- _EXERCISE_:
Give back every record word for word, but keep the pictures out.

- _RECORD EXCERPTS_:
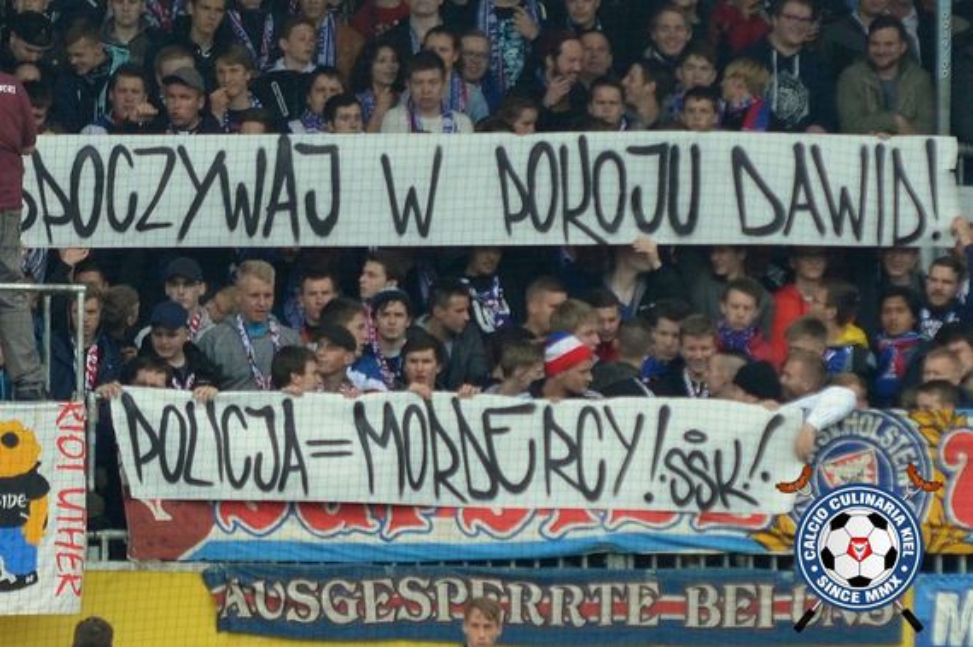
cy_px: 324
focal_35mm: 300
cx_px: 486
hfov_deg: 6.9
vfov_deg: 4.6
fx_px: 8101
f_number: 4.5
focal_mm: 200
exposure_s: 1/1250
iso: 400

- _EXPECTED ANSWER_:
cy_px: 324
focal_35mm: 300
cx_px: 486
hfov_deg: 6.9
vfov_deg: 4.6
fx_px: 8101
f_number: 4.5
focal_mm: 200
exposure_s: 1/1250
iso: 400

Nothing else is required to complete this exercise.